API: boolean dtype upsets cumsum · Issue #4170 · pandas-dev/pandas (original) (raw)
cumsum seems to require skipna=False otherwise it sulks here. (Not investigate which others are also affected, cumprod is though).
In [10]: b = pd.Series([False, False, False, True, True, False, False])
In [11]: b
Out[11]:
0 False
1 False
2 False
3 True
4 True
5 False
6 False
dtype: bool
In [12]: b.cumsum()
---------------------------------------------------------------------------
ValueError Traceback (most recent call last)
<ipython-input-12-f3f684a93525> in <module>()
----> 1 b.cumsum()
/Library/Frameworks/Python.framework/Versions/2.7/lib/python2.7/site-packages/pandas/core/series.pyc in cumsum(self, axis, dtype, out, skipna)
1626
1627 if do_mask:
-> 1628 np.putmask(result, mask, pa.NA)
1629
1630 return Series(result, index=self.index)
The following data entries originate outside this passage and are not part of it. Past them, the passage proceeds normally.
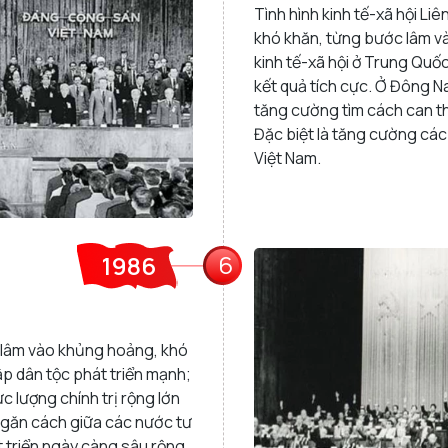
Tình hình kinh tế-xã hội L
khó khăn, từng bước lâm v
kinh tế-xã hội ở Trung Quố
kết quả tích cực. Ở Đông N
tăng cường tìm cách can th
Đặc biệt là tăng cường cá
Việt Nam.
6
1986
 lâm vào khủng hoảng, khó
p dân tộc phát triển mạnh;
c lượng chính trị rộng lớn
ngăn cách giữa các nước tư
 triển ngày càng sâu rộng.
ValueError: cannot convert float NaN to integer
In [13]: b.cumsum(skipna=False)
Out[13]:
0 0
1 0
2 0
3 1
4 2
5 2
6 2
dtype: int64
If it has nans or you int or object it works as expected:
In [21]: b.astype(int).cumsum()
In [22]: b.astype(object).cumsum() # False at the beginning is expected
In [23]: b.astype(int).astype(object).cumsum()
Also, if you try and inset an nan it doesn't work nor raise (!):
In [31]: b.loc[0] = np.nan
In [32]: b
Out[32]:
0 True
1 False
2 False
3 True
4 True
5 False
6 False
dtype: bool